Exercise instructions: Carry on the passage below about banks, technology and the 2020 outlook, starting right after its final sentence on merger predictions. Leave the rows that come after the passage out of your continuation.

Source extract:
※

The problem for the finance sector is that banks make a significant proportion of their profits from charging interest on borrowing. With rates at rock-bottom levels, they have been forced to find new efficiencies in order to protect profit margins. Throughout 2020, this is likely to continue.

In the majority of cases, technology will provide the lifeline that banks are looking for. Digital solutions, from online banking to mobile apps, will allow financial institutions to better differentiate themselves from competitors and reduce their outgoings, all while providing customers with an improved service.

Artificial intelligence (AI) will also see increased adoption. An IHS Markit report from last year predicted that the value of AI in global banking will reach $300bn by 2030, with North America set to become the largest market over the next few years. Voice banking services – the kind that can be delivered by virtual personal assistants like Siri or Alexa – are also set to become more popular. According to a recent survey from Fiserv, more than half of Americans already perceive voice banking to be beneficial. If the coronavirus means that remote services continue to be encouraged by governments around the world, this figure could rise significantly.

Technology will result in other market shifts too, with the emergence of neobanks likely to gather pace over the coming months. They and other fintech operators have caused significant disruption for established banks, many of which failed to foresee the popularity of digital services. They have belatedly started to catch on, which meant that 2020 was initially set up to be a busy year for mergers and acquisitions activity. This was likely to involve the mergers between smaller and mid-sized banks or the acquisition of digital laggards by more innovative players. The COVID-19 pandemic has meant that predictions of such activity may now be out of date.

※

Dataset excerpts:
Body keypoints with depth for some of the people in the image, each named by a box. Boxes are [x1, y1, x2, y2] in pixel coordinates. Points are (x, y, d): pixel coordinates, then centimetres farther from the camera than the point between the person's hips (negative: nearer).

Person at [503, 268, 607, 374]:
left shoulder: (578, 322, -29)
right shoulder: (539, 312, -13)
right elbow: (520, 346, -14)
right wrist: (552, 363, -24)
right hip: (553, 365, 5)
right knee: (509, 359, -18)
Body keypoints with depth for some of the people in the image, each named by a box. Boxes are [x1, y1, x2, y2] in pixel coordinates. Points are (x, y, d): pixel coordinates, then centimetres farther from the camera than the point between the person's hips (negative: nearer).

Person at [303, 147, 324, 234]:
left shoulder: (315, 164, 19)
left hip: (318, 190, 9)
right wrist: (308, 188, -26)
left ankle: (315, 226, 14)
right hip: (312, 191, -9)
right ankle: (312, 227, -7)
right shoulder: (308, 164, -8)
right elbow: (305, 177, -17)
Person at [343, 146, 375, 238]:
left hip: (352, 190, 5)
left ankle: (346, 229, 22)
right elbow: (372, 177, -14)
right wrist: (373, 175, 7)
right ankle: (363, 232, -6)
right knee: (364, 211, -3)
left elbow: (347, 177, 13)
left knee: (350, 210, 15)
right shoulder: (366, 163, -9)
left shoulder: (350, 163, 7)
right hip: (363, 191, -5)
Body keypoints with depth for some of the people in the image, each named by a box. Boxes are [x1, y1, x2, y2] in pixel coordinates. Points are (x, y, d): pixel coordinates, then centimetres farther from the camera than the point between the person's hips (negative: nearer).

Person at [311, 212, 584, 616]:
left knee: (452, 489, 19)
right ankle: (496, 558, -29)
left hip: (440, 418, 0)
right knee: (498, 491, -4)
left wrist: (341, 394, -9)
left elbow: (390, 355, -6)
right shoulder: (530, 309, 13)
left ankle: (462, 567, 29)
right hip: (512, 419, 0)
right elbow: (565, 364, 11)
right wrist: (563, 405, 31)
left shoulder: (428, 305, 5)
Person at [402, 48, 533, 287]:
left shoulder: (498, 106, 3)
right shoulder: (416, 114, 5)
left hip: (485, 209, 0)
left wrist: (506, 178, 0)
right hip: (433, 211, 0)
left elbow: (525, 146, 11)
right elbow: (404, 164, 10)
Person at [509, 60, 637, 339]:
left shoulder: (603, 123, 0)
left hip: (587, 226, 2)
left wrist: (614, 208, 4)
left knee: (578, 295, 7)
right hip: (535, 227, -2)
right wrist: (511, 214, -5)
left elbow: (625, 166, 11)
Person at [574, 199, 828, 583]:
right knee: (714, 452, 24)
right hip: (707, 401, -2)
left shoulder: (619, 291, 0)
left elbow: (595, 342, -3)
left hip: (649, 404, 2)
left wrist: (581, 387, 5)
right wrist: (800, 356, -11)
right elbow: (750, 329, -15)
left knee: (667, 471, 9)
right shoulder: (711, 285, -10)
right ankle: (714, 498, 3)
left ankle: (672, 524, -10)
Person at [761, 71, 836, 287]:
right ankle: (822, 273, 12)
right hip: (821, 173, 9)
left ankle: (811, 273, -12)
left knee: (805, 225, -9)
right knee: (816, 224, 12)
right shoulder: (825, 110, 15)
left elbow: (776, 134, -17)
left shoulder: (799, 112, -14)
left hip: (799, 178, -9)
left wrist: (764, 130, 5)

※

Answer to this problem:
The spread of the virus calls for strong leadership – this will be just as vital in the banking sector as anywhere else. The right conditions for potential dealmaking may still exist, but stability is likely to be the first port of call – once the safety of employees and customers has been guaranteed, of course.

Finding a purpose
Even if disruption from the coronavirus continues throughout the entirety of 2020 – or even beyond – there are some banking trends that are likely to continue unchanged. For a number of years now, customers have been demanding that their financial institutions adopt more sustainable and ethically sound policies. They want a bank driven by purpose, not profit.

The need to please this new breed of customer doesn’t necessarily mean upsetting investors: many banks are choosing to move away from supporting ethically questionable organisations, like fossil fuel companies, because it is financially prudent to do so. Earlier this year, research undertaken by asset manager BlackRock found that funds with high sustainability ratings performed better during a market sell-off.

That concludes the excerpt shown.